Satak digrignò i denti. "Sembra quasi che tu sia ansioso di combattere questa guerra."
"Ammetto che misurarmi con quei colossi mi attrae" disse l'uomo. "Ma devo pensare prima al bene del mio popolo. Se ci fosse un modo di evitare lo scontro sarei il primo ad approvarlo, ma se non ci resta altro da fare che combattere, allora rendiamo le cose difficili a quel Persym."
"Quel dannato" disse Satak. "Ho sentito dire che era stato esiliato a Krikor. Come ha fatto a tornare?"
"È un mistero" disse Kallia. "Ma non possiamo ignorare che al suo ritorno ha portato con sé i colossi. Le due cose devono essere collegate in qualche modo."
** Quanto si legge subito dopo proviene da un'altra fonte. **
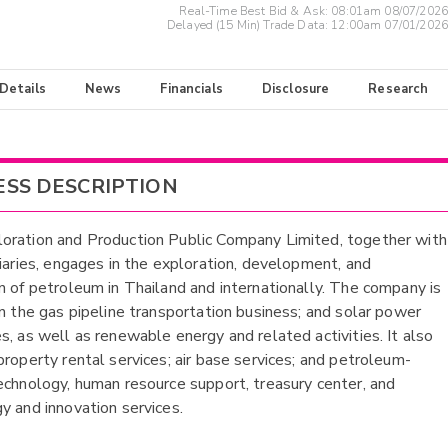
Real-Time Best Bid & Ask:
08:01am 08/07/2026
Delayed (15 Min) Trade Data:
12:00am 07/01/2026
 Details
News
Financials
Disclosure
Research
ESS DESCRIPTION
ration and Production Public Company Limited, together with
diaries, engages in the exploration, development, and
n of petroleum in Thailand and internationally. The company is
in the gas pipeline transportation business; and solar power
s, as well as renewable energy and related activities. It also
property rental services; air base services; and petroleum-
echnology, human resource support, treasury center, and
y and innovation services.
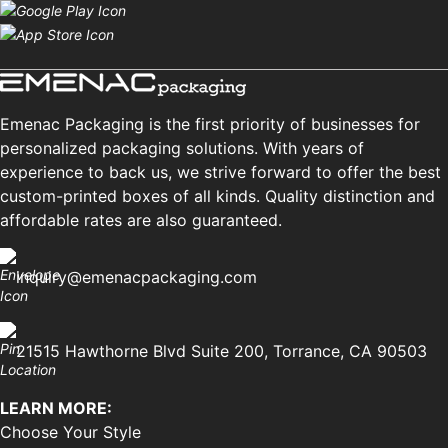
Emenac Packaging is the first priority of businesses for
personalized packaging solutions. With years of
experience to back us, we strive forward to offer the best
custom-printed boxes of all kinds. Quality distinction and
affordable rates are also guaranteed.
inquiry@emenacpackaging.com
21515 Hawthorne Blvd Suite 200, Torrance, CA 90503
LEARN MORE:
Choose Your Style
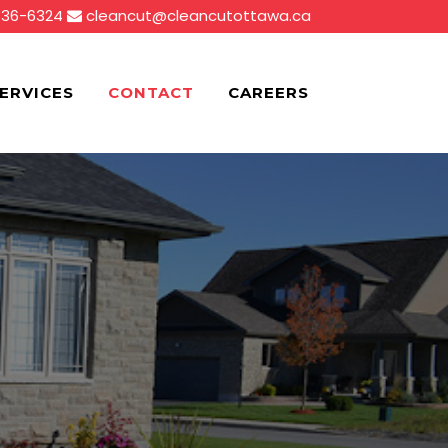
836-6324
cleancut@cleancutottawa.ca
ERVICES
CONTACT
CAREERS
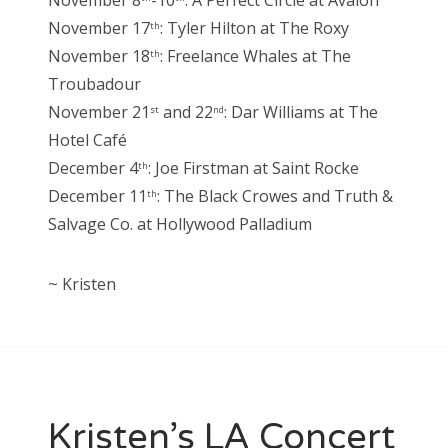
November 8
-10
: A Perfect Circle at Avalon
November 17
: Tyler Hilton at The Roxy
th
November 18
: Freelance Whales at The
th
Troubadour
November 21
and 22
: Dar Williams at The
st
nd
Hotel Café
December 4
: Joe Firstman at Saint Rocke
th
December 11
: The Black Crowes and Truth &
th
Salvage Co. at Hollywood Palladium
~ Kristen
Kristen’s LA Concert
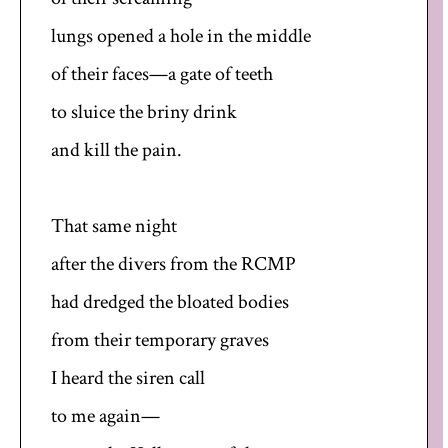
lungs opened a hole in the middle
of their faces—a gate of teeth
to sluice the briny drink
and kill the pain.
That same night
after the divers from the RCMP
had dredged the bloated bodies
from their temporary graves
I heard the siren call
to me again—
Arnagus, pensò Joyce. Halux gliene aveva parlato e lei lo aveva dimenticato. Doveva chiedere a Falcandro alla prima occasione. Lui poteva saperne qualcosa di quel mago supremo.
"Basta così" disse Skeli. "Ne riparleremo domani."
Kallia venne verso di lei. "Strega rossa" disse con tono deciso. "Immagino sia per il colore dei tuoi capelli."
Joyce aveva dimenticato di non essere trasfigurata. Per fortuna nessuno in quella stanza conosceva il viso di Joyce di Valonde. E forse nemmeno ricordavano il suo nome.
Meglio così, si disse. Anche se era un po' delusa. Il volto di Bryce era noto ovunque e nessuno riusciva a dimenticarlo, una volta che l'avevano visto.
Si strinse nelle spalle.
Kallia fece per dirle qualcosa, ma Desmodes la prese per un braccio e la costrinse a voltarsi.
"Falcandro vuole vederti. Adesso."
Joyce lo seguì senza opporsi. Anche lei voleva vedere l'erudito e non solo per via dei colossi.
Nella sua mente stava prendendo forma un'idea.